Was mich aber mit Verwunderung und Besorgnis
erfüllt ist, wie gering scheinbar von den GRÜNEN in Berlin berechtigte
Ängste und Schutzbedürfnisse der Anwohner, der „einfachen Bürger“ gewertet
werden im Gegensatz zum umfassenden Verständnis für die Lage der Täter.
Die Familien in diesen sogenannten „Krawallgebieten“ sind nicht in der
Lage, sich selbst gegen die Hausbesetzer- und „Autonomen“-Szene, gegen
gewalttätige Schlägerbanden zur Wehr zu setzen, geschweige denn aus
eigenem Vermögen gesellschaftlichen Frieden in diesen Bereichen wieder
herzustellen. Sie sind existentiell angewiesen auf staatlichen Schutz und
sie haben ein Recht, ihn einzufordern!
Wie irrational in dieser Situation die
hektische Kritik am Polizeieinsatz ist (wobei polizeitaktische Fehler oder
eventuelle Übergriffe selbstverständlich kritisch-verantwortungsbewußt
untersucht werden müssen), mache man sich an einem nur leicht veränderten
anderen Beispiel von Gewalt und Schutzbedürftigkeit klar: Wie würden die
führenden Politikerinnen der GRÜNEN in Berlin auf den Vorschlag reagieren,
wegen tiefempfundenen Verständnis für die auswegslose psychologische
Zwangslage der Gewalttäter auf polizeilichen Schutz vergewaltigter und
sexuell bedrohter Frauen zu verzichten, um stattdessen auf die zeitlich
nicht absehbare gesellschaftliche Lösung des Problems hinzuarbeiten?
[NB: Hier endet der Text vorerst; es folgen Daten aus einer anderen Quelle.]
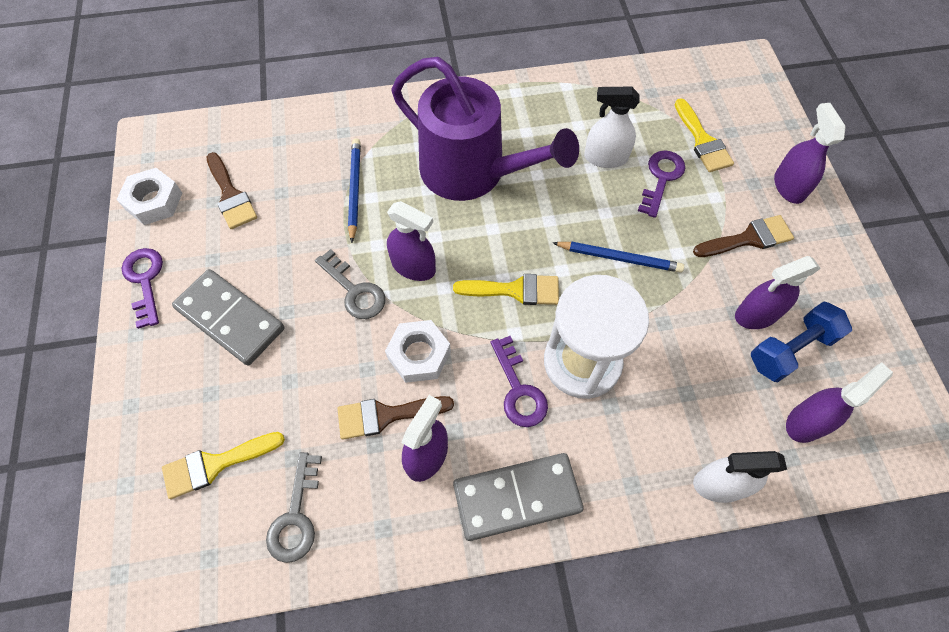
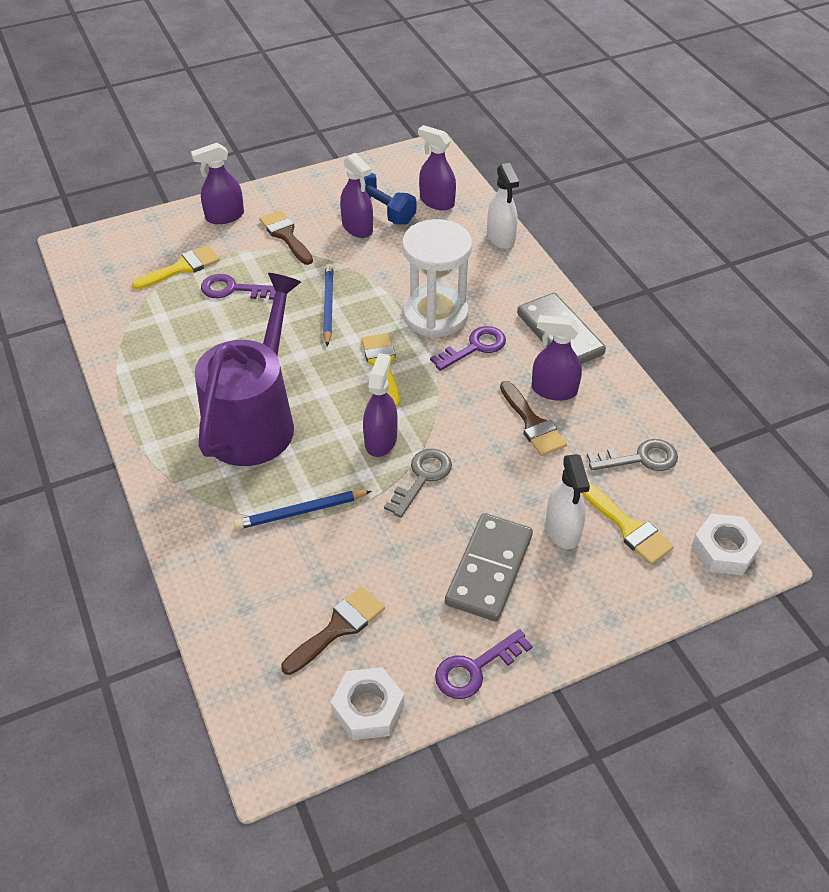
camera: 105 degrees left, 15 degrees down
white nut [385,320,451,383] -> white nut moved to [691,513,762,576]
white spray bottle [584,87,639,168] -> white spray bottle moved to [546,454,590,549]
Ich möchte hier ausdrücklich
feststellen, daß mir die sozialdemokratische Position, keine Rangfolge der
Schutzbedürftigkeit gegenüber bestimmten Gewaltformen oder
Bedrohungssituationen anzuerkennen, sondern den staatlichen Schutz
gegenüber jeder Bedrohung zu fordern, dem Rechtstaatprinzip und der
Demokratie weitaus angemessener erscheint.